There can be no doubt that the appellants had sufficient opportunity to plead their case and seek this amendment at an earlier stage of the proceedings. No satisfactory explanation for the delay in bringing the application for amendment has been provided by the appellants. Nonetheless, at the time that the application was made, the trial date was more than five months away. If the amendment had been allowed, it would not have had any effect on other litigants waiting for a trial of their case. The amendment sought is simple and straightforward as a matter of fact. It relies on evidence of one, or at most, two conversations between Mr Borg and the first appellant. The subject matter of these conversations had previously been a live issue in the proceedings. Accordingly, it can be assumed that the parties were familiar with the content of the conversations which form the subject matter of the amendment sought. There can be no doubt that, in the circumstances of the litigation, if the amendment is not allowed the appellants will be precluded from being able to adduce evidence of the agreement. The amendment sought does not raise any new issue. It merely seeks to plead a further basis upon which the appellants assert, in the alternative, that the items in dispute are the property of Barn Fresh. I do not accept that allowing the amendment would impose any great additional strain upon the respondent. I am satisfied that it is relevant to the appellants’ defence.

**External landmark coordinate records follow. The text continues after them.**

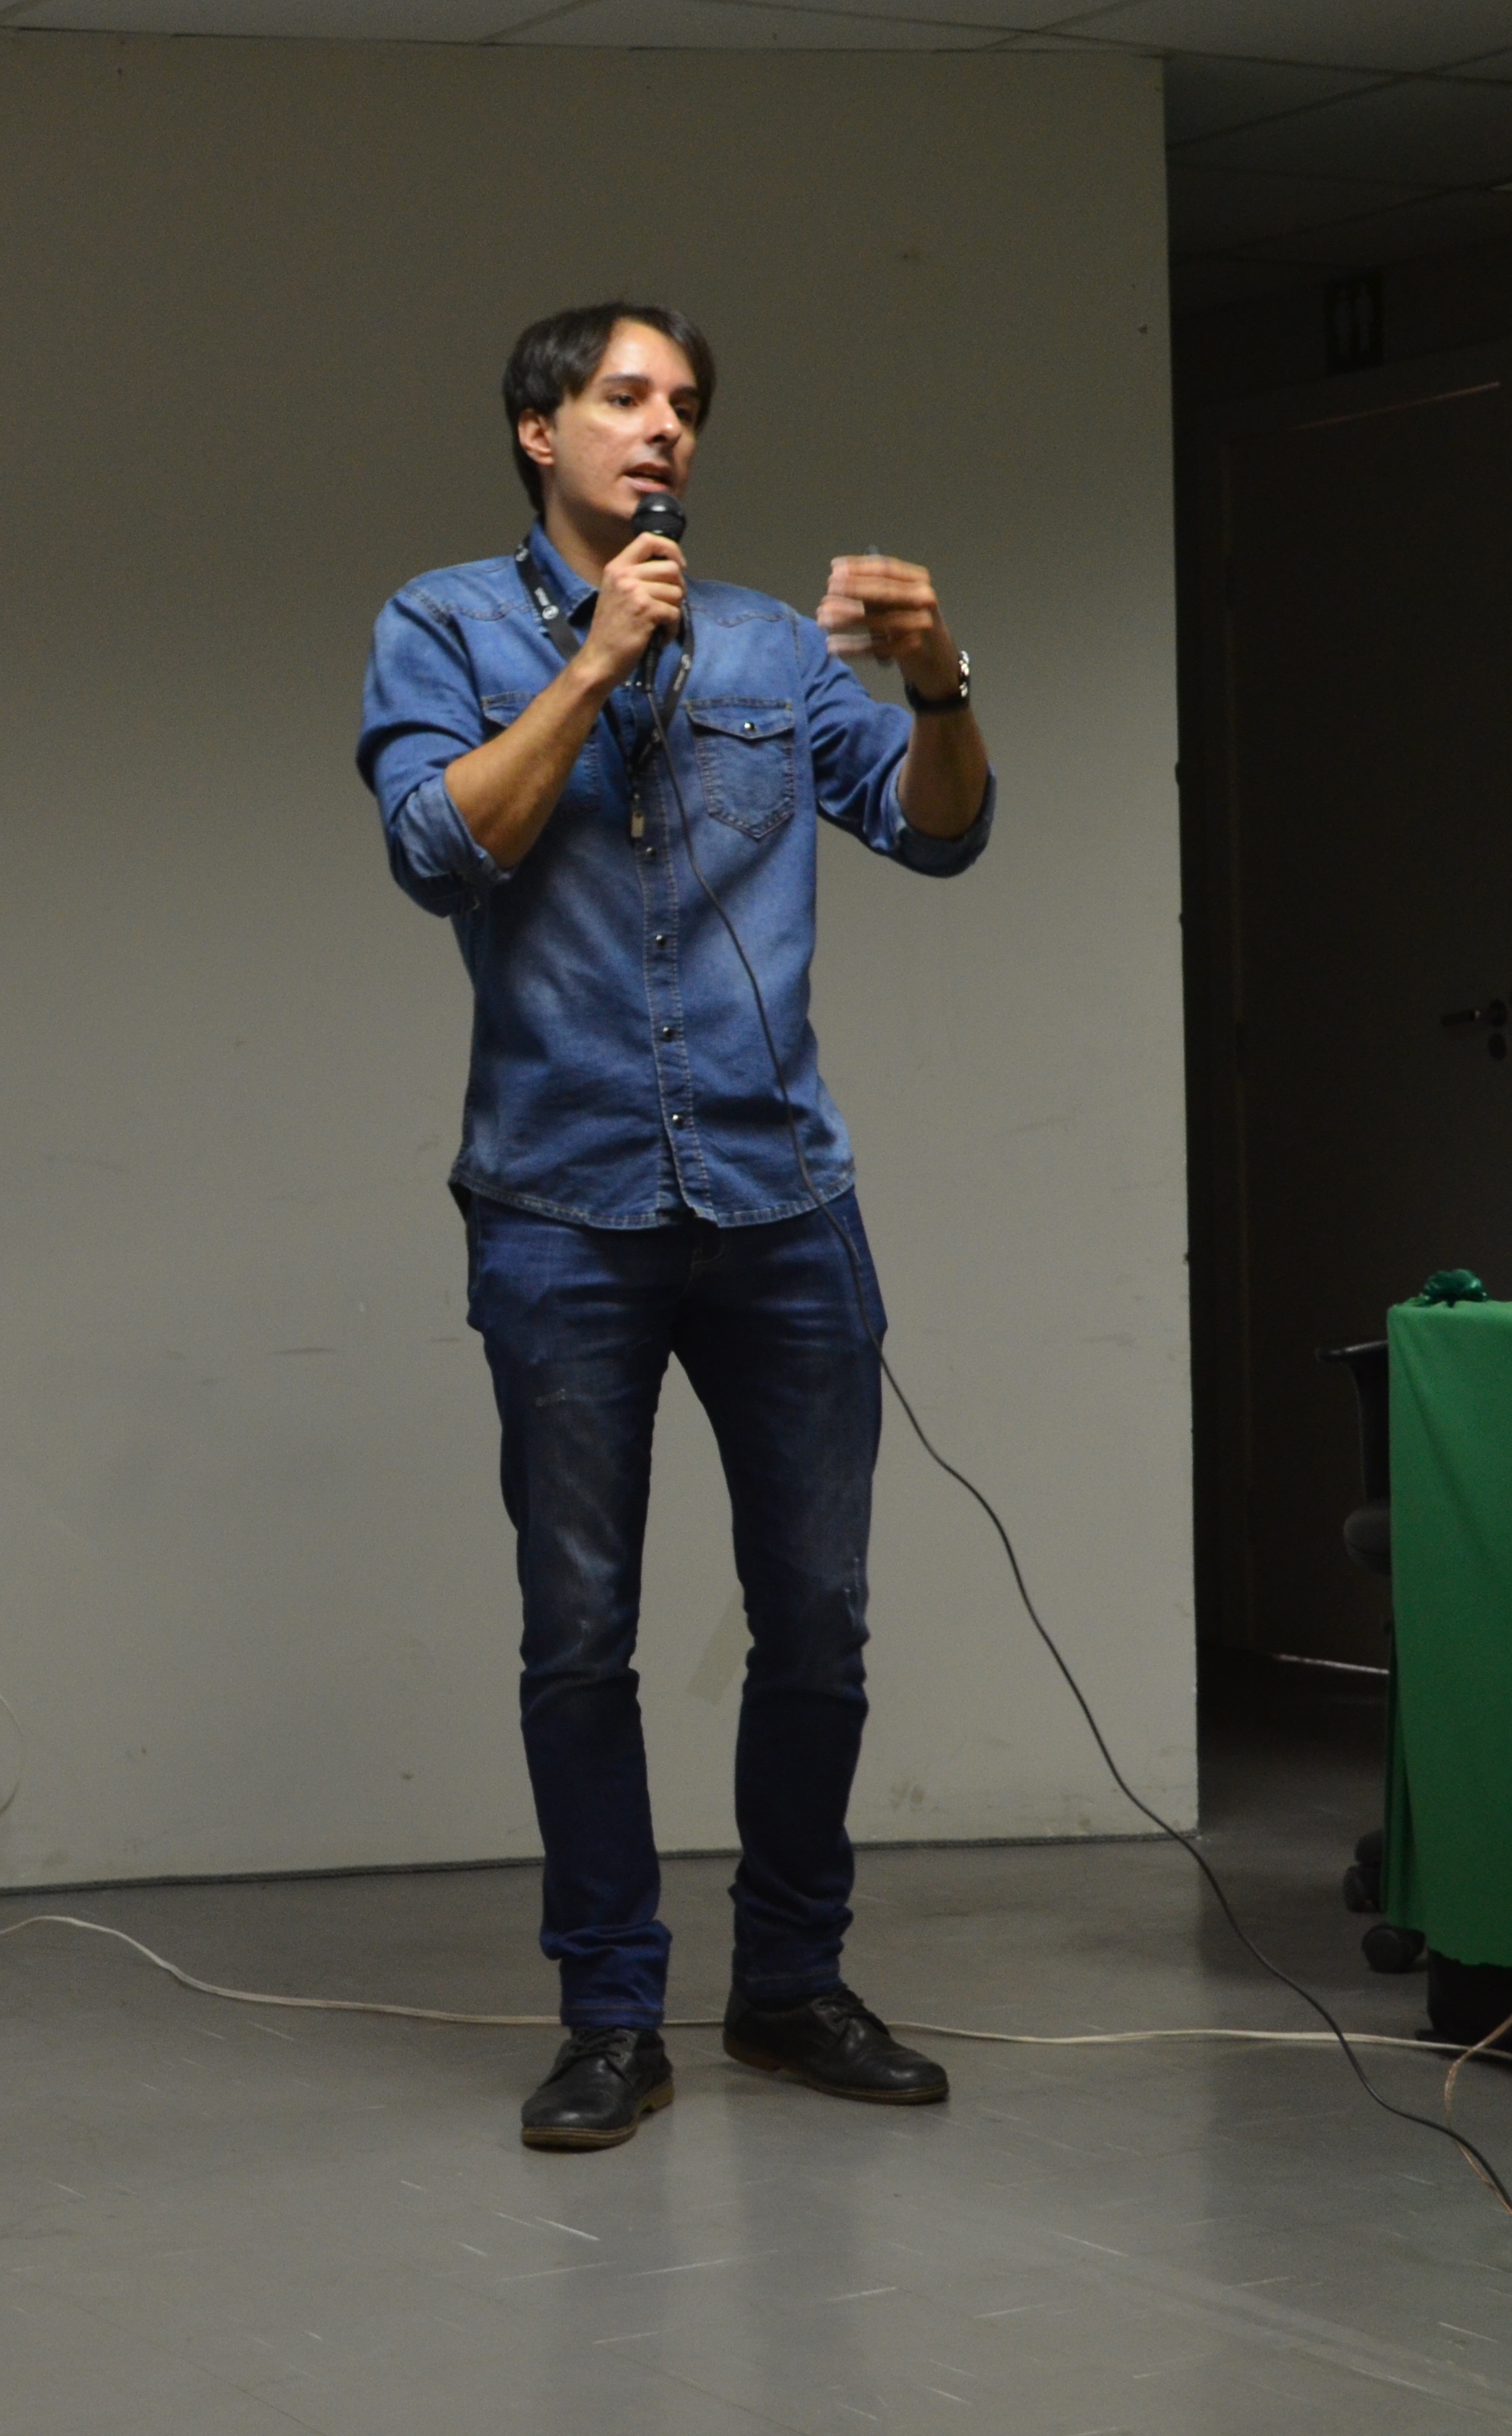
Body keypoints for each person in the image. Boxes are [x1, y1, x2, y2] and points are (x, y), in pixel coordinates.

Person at [354, 306, 994, 2150]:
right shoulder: (443, 627)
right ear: (536, 428)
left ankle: (790, 1986)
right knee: (580, 1635)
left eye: (688, 407)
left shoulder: (775, 651)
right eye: (627, 398)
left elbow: (938, 831)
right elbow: (435, 849)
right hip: (562, 1212)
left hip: (783, 1205)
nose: (666, 432)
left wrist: (939, 684)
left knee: (818, 1623)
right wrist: (593, 665)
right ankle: (608, 2017)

While I recognise things have moved on since the application was made on 18 October 2016, argued on 26 October 2016 and decided on 18 November 2016, such that the trial is now only a little more than a fortnight away, I consider that the Court should not refuse the application now if it should have been allowed last November.
While there are factors that weigh against allowing the amendment, I am satisfied that, when balancing the factors in favour of allowing the amendment, the Court should exercise its discretion in favour of permitting the amendment to be made so that the matter can be decided entirely on the real issues in the proceedings.
Conclusion
I would allow the appeal. I would grant permission to the appellants to further amend their second amended defence filed with the Magistrates Court on 2 December 2016, so that the particulars to paragraph 2 read as follows:
Particulars
The defendants rely on:
2.1 an Agreement to Lease dated 27 August 2014 between the defendants and Barn Fresh; and
2.2 the agreement between the defendants and Barn Fresh whereby the defendants agreed to advance to Barn Fresh the sum of $115,059.20 (excluding GST) to carry out the lessee fit‑out which was repayable in instalments of principal and interest over the term of the lease.
I would order that the appellants pay the costs of the application to amend. I would hear the parties as to the costs of the appeal.